Recently there was a news story about a zebra in Africa who while crossing a river was attacked by an alligator. The alligator bit him and another was circling to take him down but the zebra refused to simply surrender and viciously bit back. Stunned, the alligator was disoriented for a moment which gave the zebra time to climb out of the river to safety. This was newsworthy because evidently animals don’t usually bite back at alligators when they are being attacked and generally just try to escape. But in this instance the zebra was having none of that and fought back to save its life. In our lives we may never be attacked by alligators but we probably will find ourselves in situations where we feel we’re being attacked by others. When that happens, just like that zebra, we have a choice to make. We can simply try to escape the attack or we can fight back. That doesn’t mean we have to bite anyone, but we can certainly stand up for ourselves and defend our positions.
There are all kinds of people in the world and throughout the course of our lives we will come into contact with a wide spectrum of personalities. Some people are nice, some not so nice, some polite, some rude – the varieties and expressions are endless. When we encounter someone who doesn’t like us or something we’ve done we may find ourselves in a situation where we feel we’re being attacked. If that happens, how we handle it will affect whatever comes after the issue has passed. If we run from the situation and try to ignore it we may not find a satisfactory resolution. If we react by maliciously fighting back we may impact the chance for a positive relationship. We don’t have to take any criticisms lying down. We can defend ourselves and our positions and we can do it in ways that enable us to go forward with confidence.

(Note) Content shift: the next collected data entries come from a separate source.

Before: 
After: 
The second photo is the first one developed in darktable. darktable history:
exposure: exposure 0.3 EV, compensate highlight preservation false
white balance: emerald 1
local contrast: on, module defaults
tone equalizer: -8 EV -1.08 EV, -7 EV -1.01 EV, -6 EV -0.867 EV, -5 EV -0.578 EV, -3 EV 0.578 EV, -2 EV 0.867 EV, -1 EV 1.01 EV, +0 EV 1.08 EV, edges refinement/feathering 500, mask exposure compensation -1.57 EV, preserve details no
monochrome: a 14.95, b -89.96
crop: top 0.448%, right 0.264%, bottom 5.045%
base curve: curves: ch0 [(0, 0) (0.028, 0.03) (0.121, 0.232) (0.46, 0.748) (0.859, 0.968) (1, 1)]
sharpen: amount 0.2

If we quietly listen when we are faced with a confrontation and allow the other person to completely state their feelings and concerns, even if they are wrong, it will open the door to communication. After the complaint has been clearly stated we may respond to the problem and explain whatever is needed to clear the air. Perhaps we’ve made a mistake and if so, we can recognize that. If the allegations are false and the attack unwarranted, we can explain our position. If we are patient and remain calm during the attack our “bite back” will be more effective in clearing the way to resolution. In all our dealings, resolving conflict will make the road forward easier than if we engage in an all-out battle of wills. Like the zebra, we don’t have to take any attack without responding. But if we respond with patience, and quietly explain our position, and if we maintain our personal control, we will move forward more effectively.
Today if you feel you’ve been attacked unfairly, take the time to listen to the issues carefully and respond patiently and calmly. Ask questions if you are unsure of the problem and explain your position. You are capable of managing any conflict that comes your way and resolving it. Choose the best road forward. Being the best you can be will pave the way for you.